On January 22, Ramp introduced a brand new treasury product that will give its prospects a approach to earn extra on working money. I talked to CEO and co-founder Eric Glyman to get all the main points. After I requested him if it was correct to say Ramp was encroaching on digital financial institution territory with the brand new product, he acknowledged that was a “honest” evaluation.
After pivoting from crypto to payroll, Rollfi is being acquired by Precedence Tech Ventures, a unit of the publicly traded funds and banking tech supplier Precedence Know-how Holdings, for an undisclosed quantity.
Vertice, a London-based startup that operates an AI-powered SaaS spend platform, raised $50 million at a reported $500 million valuation. Ingrid Owen offers us the inside track.

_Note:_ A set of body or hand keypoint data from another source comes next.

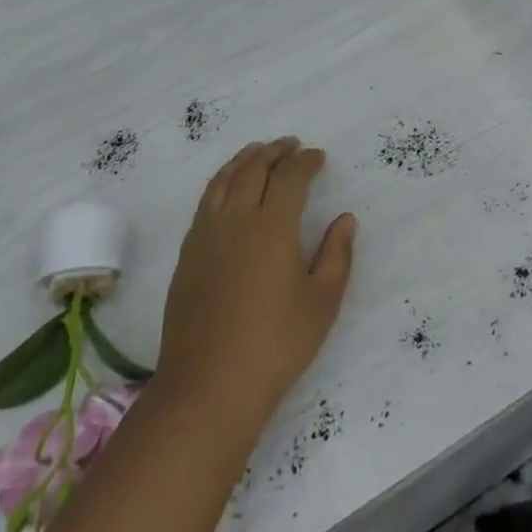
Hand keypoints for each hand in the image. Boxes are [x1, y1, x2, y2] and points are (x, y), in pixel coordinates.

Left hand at [156, 138, 355, 433]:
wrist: (209, 386)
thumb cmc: (276, 345)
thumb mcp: (322, 303)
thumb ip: (337, 255)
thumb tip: (345, 219)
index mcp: (272, 227)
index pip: (289, 177)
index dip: (305, 161)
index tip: (318, 156)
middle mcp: (235, 219)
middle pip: (253, 169)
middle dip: (275, 152)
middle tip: (291, 146)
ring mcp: (205, 235)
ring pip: (223, 180)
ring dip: (244, 160)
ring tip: (258, 151)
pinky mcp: (187, 254)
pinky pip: (205, 201)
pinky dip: (221, 182)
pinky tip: (228, 189)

Visa has joined African fintech Moniepoint as a brand new investor. Sources near the deal advised Tage Kene-Okafor that the fintech — which introduced a $110 million funding final October — acquired over $10 million from Visa.
Austin-based Technique, a platform that powers debt and debt-repayment options in fintech purposes for corporations akin to SoFi, raised a $41.5 million Sequence B spherical led by Emergence Capital.
What else we’re writing
Fintech large Stripe is shedding 300 individuals, in response to a leaked memo reported on January 21 by Enterprise Insider, however nonetheless plans to rent in 2025.
Indonesia’s antitrust company KPPU fined Google 202.5 billion Rupiahs, equal to $12.6 million, on January 22 for an antitrust violation associated to its cost system companies for the Google Play Retailer.
There’s an fascinating connection between Mistral, the French AI startup with a $6 billion valuation, and Alan, a medical insurance unicorn. Romain Dillet offers us the main points.
Extra startups shut down in 2024 than the yr prior, in response to a number of sources, and that’s probably not a shock contemplating the insane variety of corporations that had been funded in 2020 and 2021. It seems we’re not almost performed, and 2025 might be one other brutal yr of startups shutting down. Learn my deep dive, which incorporates knowledge from Carta and AngelList.
Excessive-interest headlines
Payroll platform Deel denies prices that it enabled cash laundering, blames competitor for lawsuit
HSBC shuts funds app Zing a yr after launch
Andreessen Horowitz closes UK workplace, pivots again to US crypto market
Clutch secures $65M Sequence B funding to propel credit score unions into the fintech period
Thanks for studying! Till subsequent week … comply with me on X @bayareawriter for breaking fintech information, posts about espresso, and extra.